4.1号機は2005年頃まで設置されたため、その間であれば爆裂機で勝負できる状態でした。
ただ、射幸性の高い機種を設置できないと判断したホール側が自主撤去したケースもあります。
また、爆裂機にはあまり高い設定を入れないなどの対策を施し、大量出玉が得られないようにする事例もありました。
検定取り消し機種は調整した機種が登場
検定取り消しを受けたアラジンA、サラリーマン金太郎、ミリオンゴッドの3機種は調整した機種が導入され、同じようなゲーム性で遊べるようになりました。
- アラジンA→アラジンS
- サラリーマン金太郎→サラリーマン金太郎S
- ミリオンゴッド→ゴールドX→ゴールドXR
基本的なゲーム性は同じですが、大量出玉の獲得は不可能となっており、AT性能が弱くなっています。

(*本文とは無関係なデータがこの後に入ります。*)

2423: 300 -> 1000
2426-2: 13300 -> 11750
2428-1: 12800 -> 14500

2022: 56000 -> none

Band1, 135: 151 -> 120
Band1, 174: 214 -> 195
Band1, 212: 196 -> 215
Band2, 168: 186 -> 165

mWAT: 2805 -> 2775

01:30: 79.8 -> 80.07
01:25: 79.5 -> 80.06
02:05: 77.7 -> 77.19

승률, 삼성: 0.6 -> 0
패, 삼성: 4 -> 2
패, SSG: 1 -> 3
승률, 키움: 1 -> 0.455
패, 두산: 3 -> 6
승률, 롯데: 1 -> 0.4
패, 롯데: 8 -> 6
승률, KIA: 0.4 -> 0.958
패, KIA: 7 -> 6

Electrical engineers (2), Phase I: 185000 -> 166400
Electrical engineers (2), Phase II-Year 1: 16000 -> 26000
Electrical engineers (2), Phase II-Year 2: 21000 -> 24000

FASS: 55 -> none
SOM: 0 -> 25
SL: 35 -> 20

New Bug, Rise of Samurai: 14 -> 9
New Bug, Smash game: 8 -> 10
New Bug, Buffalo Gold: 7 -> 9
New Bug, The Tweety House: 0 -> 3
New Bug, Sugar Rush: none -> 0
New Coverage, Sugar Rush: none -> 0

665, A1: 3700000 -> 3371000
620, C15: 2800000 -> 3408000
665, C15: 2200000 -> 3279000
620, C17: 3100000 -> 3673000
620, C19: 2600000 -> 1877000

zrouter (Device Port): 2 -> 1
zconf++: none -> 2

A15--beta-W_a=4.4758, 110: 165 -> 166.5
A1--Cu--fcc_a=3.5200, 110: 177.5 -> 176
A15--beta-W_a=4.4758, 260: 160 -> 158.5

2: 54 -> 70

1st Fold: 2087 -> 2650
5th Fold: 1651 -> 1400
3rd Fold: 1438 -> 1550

それでも大量出玉が獲得できるという理由から人気の高い機種ではありました。
なお、ゴールドXは攻略法が見つかったため、自主回収の後ゴールドXRとして対策された機種に変更されました。
ST機主体となり爆裂機は消える
AT機は検定通過が不可能に近い状態となったため、検定通過と出玉性能の両立を図るため、ST機への切り替えが行われました。
そして爆裂機が提供されなかったことで、爆裂機は2006年にはホールから消滅することとなります。
ただ、ST機の中にも大量出玉が獲得できるものは多く存在したこと、そして吉宗のように出玉性能を引き上げる要因を作り出したことなどが影響し、ST機も問題視されました。
そして4.7号機の調整を経て、最終的には5号機による厳しい規制基準が設けられます。
まとめ
爆裂機は2000年代前半のパチスロ界を支えた機種でもあります。
また、大量出玉を獲得できるという要素から、多くのパチスロユーザーを生み出すことに成功しました。
しかし、その代償として厳しい規制への第一歩を踏み出したのは間違いありません。
有名な機種が多かったこと、検定取り消し以外の機種でも出玉性能が高かったことから、古参のパチスロユーザーは爆裂機時代を高く評価しています。
今の6号機を見ると、4号機時代が羨ましくなる人は多くいるでしょう。